# △ABC with vertices A (-2, 0), B (2, 0) and C (0, 2) is similar to △DEF with vertices D (-4, 0) E (4, 0) and F (0, 4). State whether the following statement is true or false. Justify your answer.

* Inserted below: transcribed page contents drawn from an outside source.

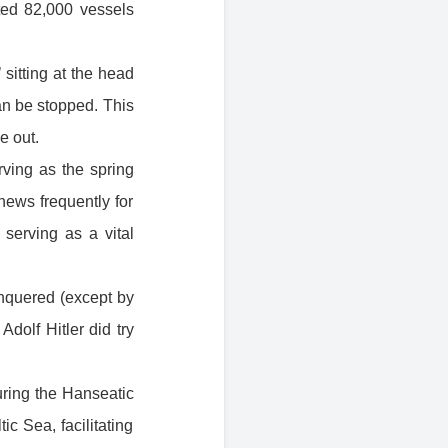
ted 82,000 vessels
 sitting at the head
n be stopped. This
e out.
erving as the spring
news frequently for
serving as a vital
nquered (except by
olf Hitler did try
uring the Hanseatic
c Sea, facilitating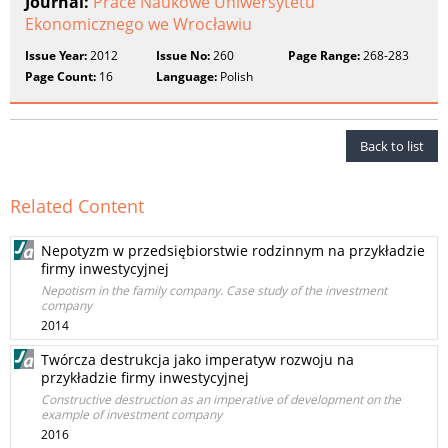
Journal:
Prace Naukowe Uniwersytetu
Ekonomicznego we Wrocławiu
Issue Year:
2012
Issue No:
260
Page Range:
268-283
Page Count:
16
Language:
Polish
Back to list
Related Content
Nepotyzm w przedsiębiorstwie rodzinnym na przykładzie
firmy inwestycyjnej
Nepotism in the family company. Case study of the investment
company
2014
Twórcza destrukcja jako imperatyw rozwoju na
przykładzie firmy inwestycyjnej
Constructive destruction as an imperative of development on the
example of investment company
2016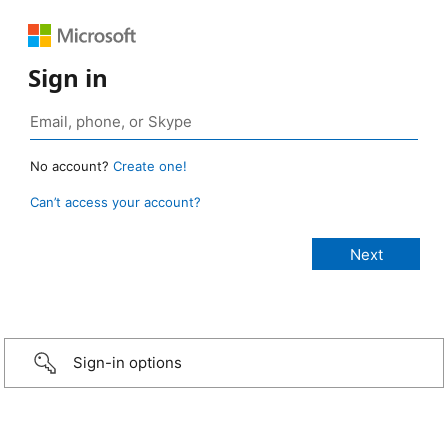
Sign in
No account?
Create one!
Can’t access your account?
Sign-in options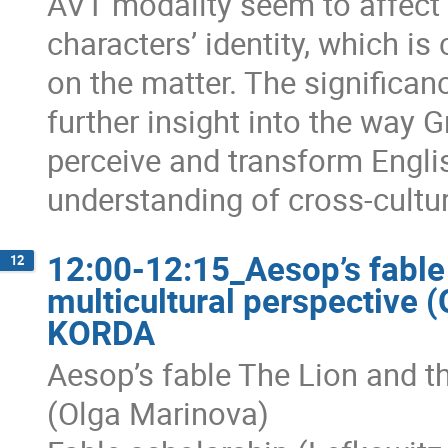
AVT modality seem to affect 
characters’ identity, which is
on the matter. The significanc
further insight into the way
perceive and transform Engl
understanding of cross-cultu
12:00-12:15_Aesop’s fable
12
multicultural perspective 
KORDA
Aesop’s fable The Lion and t
(Olga Marinova)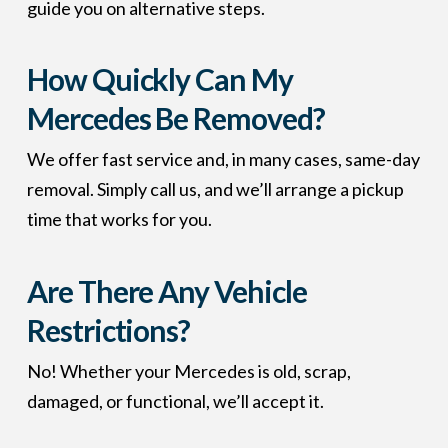
guide you on alternative steps.
How Quickly Can My
Mercedes Be Removed?
We offer fast service and, in many cases, same-day
removal. Simply call us, and we’ll arrange a pickup
time that works for you.
Are There Any Vehicle
Restrictions?
No! Whether your Mercedes is old, scrap,
damaged, or functional, we’ll accept it.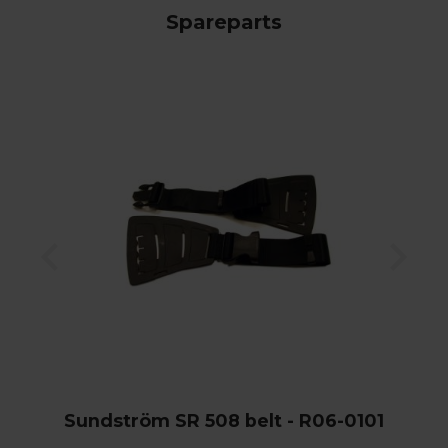
Spareparts
Sundström SR 508 belt - R06-0101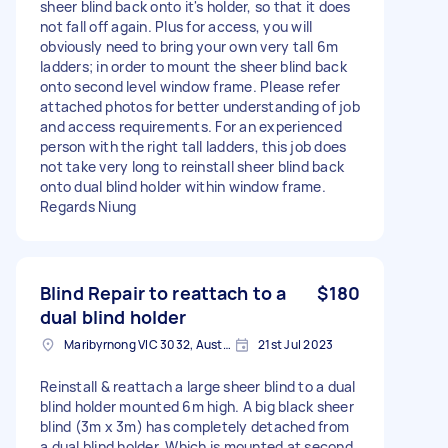
sheer blind back onto it's holder, so that it does
not fall off again. Plus for access, you will
obviously need to bring your own very tall 6m
ladders; in order to mount the sheer blind back
onto second level window frame. Please refer
attached photos for better understanding of job
and access requirements. For an experienced
person with the right tall ladders, this job does
not take very long to reinstall sheer blind back
onto dual blind holder within window frame.
Regards Niung
Blind Repair to reattach to a
$180
dual blind holder
Maribyrnong VIC 3032, Australia
21st Jul 2023
Reinstall & reattach a large sheer blind to a dual
blind holder mounted 6m high. A big black sheer
blind (3m x 3m) has completely detached from
a dual blind holder. Which is mounted at second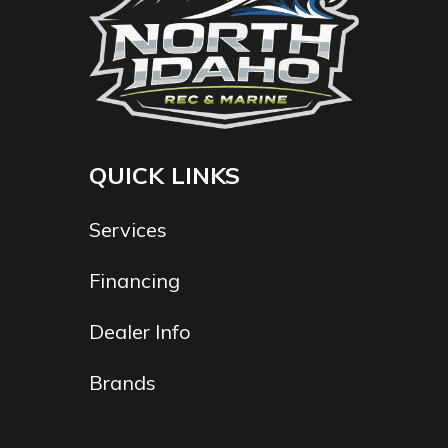
QUICK LINKS
Services
Financing
Dealer Info
Brands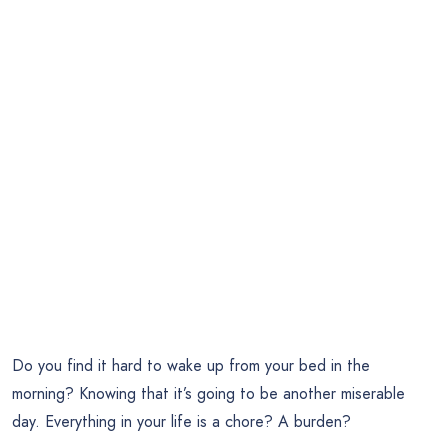
Do you find it hard to wake up from your bed in the
morning? Knowing that it’s going to be another miserable
day. Everything in your life is a chore? A burden?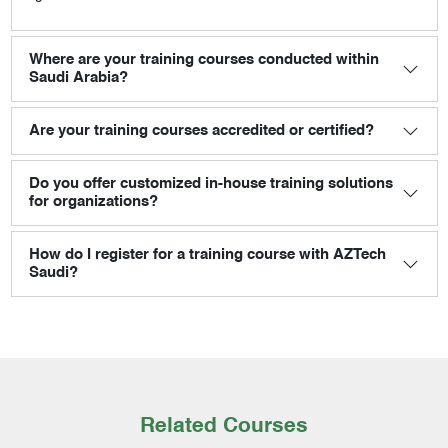
Where are your training courses conducted within
Saudi Arabia?
Are your training courses accredited or certified?
Do you offer customized in-house training solutions
for organizations?
How do I register for a training course with AZTech
Saudi?
Related Courses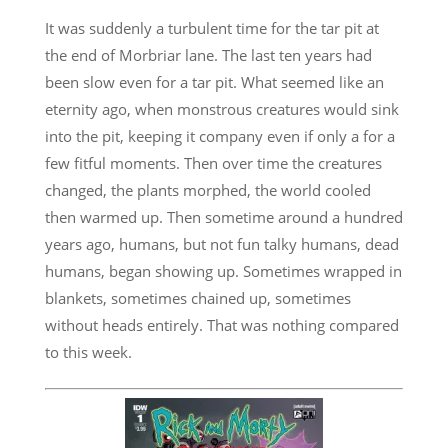
It was suddenly a turbulent time for the tar pit at
the end of Morbriar lane. The last ten years had
been slow even for a tar pit. What seemed like an
eternity ago, when monstrous creatures would sink
into the pit, keeping it company even if only a for a
few fitful moments. Then over time the creatures
changed, the plants morphed, the world cooled
then warmed up. Then sometime around a hundred
years ago, humans, but not fun talky humans, dead
humans, began showing up. Sometimes wrapped in
blankets, sometimes chained up, sometimes
without heads entirely. That was nothing compared
to this week.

The given statement is True.

Solution

We know that Distance formula, d = √ ((x2 – x1)2 + (y2 – y1)2)

To determine

$$AB=\sqrt{(2+2)^{2}+ 0}=\sqrt{16}=4$$ $$BC=\sqrt{(0-2)^{2}+ (2-0)^{2}}=\sqrt{8}=2\sqrt{2}$$ $$CA=\sqrt{(-2-0)^{2}+ (0-2)^{2}}=\sqrt{8}=2\sqrt{2}$$ $$DE=\sqrt{(4+4)^{2}+ (0)}=\sqrt{64}=8$$ $$EF=\sqrt{(0-4)^{2}+ (4-0)^{2}}=\sqrt{32}=4\sqrt{2}$$ $$\frac{AB}{DE}=\frac{BC}{EF}=\frac{CA}{FD}=\frac{1}{2}$$

ΔABC∼ΔDEF

Hence, triangle ABC and DEF are similar.